## begin RECORDS TO USE

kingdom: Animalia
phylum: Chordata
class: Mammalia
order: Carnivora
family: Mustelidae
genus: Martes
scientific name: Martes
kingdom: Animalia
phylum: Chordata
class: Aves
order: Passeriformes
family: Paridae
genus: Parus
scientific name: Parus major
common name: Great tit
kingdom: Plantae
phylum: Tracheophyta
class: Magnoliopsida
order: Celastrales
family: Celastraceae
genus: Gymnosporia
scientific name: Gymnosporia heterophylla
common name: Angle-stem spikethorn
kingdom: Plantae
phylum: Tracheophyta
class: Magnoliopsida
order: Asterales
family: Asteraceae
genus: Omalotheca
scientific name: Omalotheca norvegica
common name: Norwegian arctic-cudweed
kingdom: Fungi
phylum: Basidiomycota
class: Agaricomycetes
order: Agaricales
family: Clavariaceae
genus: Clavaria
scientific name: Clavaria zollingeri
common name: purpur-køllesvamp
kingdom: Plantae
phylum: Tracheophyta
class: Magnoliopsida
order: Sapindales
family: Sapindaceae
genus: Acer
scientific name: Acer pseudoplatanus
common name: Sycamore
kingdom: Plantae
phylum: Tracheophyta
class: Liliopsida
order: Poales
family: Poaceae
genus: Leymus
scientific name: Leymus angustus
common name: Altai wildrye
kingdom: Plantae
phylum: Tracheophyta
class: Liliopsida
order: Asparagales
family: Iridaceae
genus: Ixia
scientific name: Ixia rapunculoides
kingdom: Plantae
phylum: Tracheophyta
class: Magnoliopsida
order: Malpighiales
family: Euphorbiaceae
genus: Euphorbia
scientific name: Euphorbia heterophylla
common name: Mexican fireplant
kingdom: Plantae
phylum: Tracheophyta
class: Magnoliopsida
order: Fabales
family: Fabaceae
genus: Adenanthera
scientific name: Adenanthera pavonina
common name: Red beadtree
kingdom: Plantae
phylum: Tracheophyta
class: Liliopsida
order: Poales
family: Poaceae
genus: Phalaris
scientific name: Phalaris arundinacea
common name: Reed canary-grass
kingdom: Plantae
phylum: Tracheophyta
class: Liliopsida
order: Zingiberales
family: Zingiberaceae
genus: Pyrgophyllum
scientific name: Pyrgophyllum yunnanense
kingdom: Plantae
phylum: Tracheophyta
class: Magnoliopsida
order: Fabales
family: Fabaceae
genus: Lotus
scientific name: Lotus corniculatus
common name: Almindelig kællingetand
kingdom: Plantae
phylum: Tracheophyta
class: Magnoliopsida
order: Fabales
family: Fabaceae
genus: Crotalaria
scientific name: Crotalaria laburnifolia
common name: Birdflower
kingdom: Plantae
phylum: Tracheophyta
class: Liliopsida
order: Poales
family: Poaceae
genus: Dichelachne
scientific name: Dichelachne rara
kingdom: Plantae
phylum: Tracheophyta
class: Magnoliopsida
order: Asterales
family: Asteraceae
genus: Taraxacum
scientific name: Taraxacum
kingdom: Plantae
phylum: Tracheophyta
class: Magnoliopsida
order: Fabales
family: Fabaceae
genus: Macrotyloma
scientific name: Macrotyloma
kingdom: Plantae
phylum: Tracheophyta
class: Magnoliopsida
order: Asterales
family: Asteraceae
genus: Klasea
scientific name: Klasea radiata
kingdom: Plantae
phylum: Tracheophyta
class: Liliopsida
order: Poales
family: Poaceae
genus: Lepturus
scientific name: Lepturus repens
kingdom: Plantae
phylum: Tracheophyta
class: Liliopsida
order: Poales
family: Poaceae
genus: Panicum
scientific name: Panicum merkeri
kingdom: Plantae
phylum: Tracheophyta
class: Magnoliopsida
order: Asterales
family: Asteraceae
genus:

## end RECORDS TO USE

= OBJECTIVE =
Copy every line above word for word, keeping the same order.

= PROBLEM SOLUTION =
kingdom: Animalia
phylum: Chordata
class: Mammalia
order: Carnivora
family: Mustelidae
genus: Martes
scientific name: Martes
kingdom: Animalia
phylum: Chordata
class: Aves
order: Passeriformes
family: Paridae
genus: Parus
scientific name: Parus major
common name: Great tit
kingdom: Plantae
phylum: Tracheophyta
class: Magnoliopsida
order: Celastrales
family: Celastraceae
genus: Gymnosporia
scientific name: Gymnosporia heterophylla
common name: Angle-stem spikethorn
kingdom: Plantae
phylum: Tracheophyta
class: Magnoliopsida
order: Asterales
family: Asteraceae
genus: Omalotheca
scientific name: Omalotheca norvegica
common name: Norwegian arctic-cudweed
kingdom: Fungi
phylum: Basidiomycota
class: Agaricomycetes
order: Agaricales
family: Clavariaceae
genus: Clavaria
scientific name: Clavaria zollingeri
common name: purpur-køllesvamp
kingdom: Plantae
phylum: Tracheophyta
class: Magnoliopsida
order: Sapindales
family: Sapindaceae
genus: Acer
scientific name: Acer pseudoplatanus
common name: Sycamore
kingdom: Plantae
phylum: Tracheophyta
class: Liliopsida
order: Poales
family: Poaceae
genus: Leymus
scientific name: Leymus angustus
common name: Altai wildrye
kingdom: Plantae
phylum: Tracheophyta
class: Liliopsida
order: Asparagales
family: Iridaceae
genus: Ixia
scientific name: Ixia rapunculoides
kingdom: Plantae
phylum: Tracheophyta
class: Magnoliopsida
order: Malpighiales
family: Euphorbiaceae
genus: Euphorbia
scientific name: Euphorbia heterophylla
common name: Mexican fireplant
kingdom: Plantae
phylum: Tracheophyta
class: Magnoliopsida
order: Fabales
family: Fabaceae
genus: Adenanthera
scientific name: Adenanthera pavonina
common name: Red beadtree
kingdom: Plantae
phylum: Tracheophyta
class: Liliopsida
order: Poales
family: Poaceae
genus: Phalaris
scientific name: Phalaris arundinacea
common name: Reed canary-grass
kingdom: Plantae
phylum: Tracheophyta
class: Liliopsida
order: Zingiberales
family: Zingiberaceae
genus: Pyrgophyllum
scientific name: Pyrgophyllum yunnanense
kingdom: Plantae
phylum: Tracheophyta
class: Magnoliopsida
order: Fabales
family: Fabaceae
genus: Lotus
scientific name: Lotus corniculatus
common name: Almindelig kællingetand
kingdom: Plantae
phylum: Tracheophyta
class: Magnoliopsida
order: Fabales
family: Fabaceae
genus: Crotalaria
scientific name: Crotalaria laburnifolia
common name: Birdflower
kingdom: Plantae
phylum: Tracheophyta
class: Liliopsida
order: Poales
family: Poaceae
genus: Dichelachne
scientific name: Dichelachne rara
kingdom: Plantae
phylum: Tracheophyta
class: Magnoliopsida
order: Asterales
family: Asteraceae
genus: Taraxacum
scientific name: Taraxacum
kingdom: Plantae
phylum: Tracheophyta
class: Magnoliopsida
order: Fabales
family: Fabaceae
genus: Macrotyloma
scientific name: Macrotyloma
kingdom: Plantae
phylum: Tracheophyta
class: Magnoliopsida
order: Asterales
family: Asteraceae
genus: Klasea
scientific name: Klasea radiata
kingdom: Plantae
phylum: Tracheophyta
class: Liliopsida
order: Poales
family: Poaceae
genus: Lepturus
scientific name: Lepturus repens
kingdom: Plantae
phylum: Tracheophyta
class: Liliopsida
order: Poales
family: Poaceae
genus: Panicum
scientific name: Panicum merkeri
kingdom: Plantae
phylum: Tracheophyta
class: Magnoliopsida
order: Asterales
family: Asteraceae
genus:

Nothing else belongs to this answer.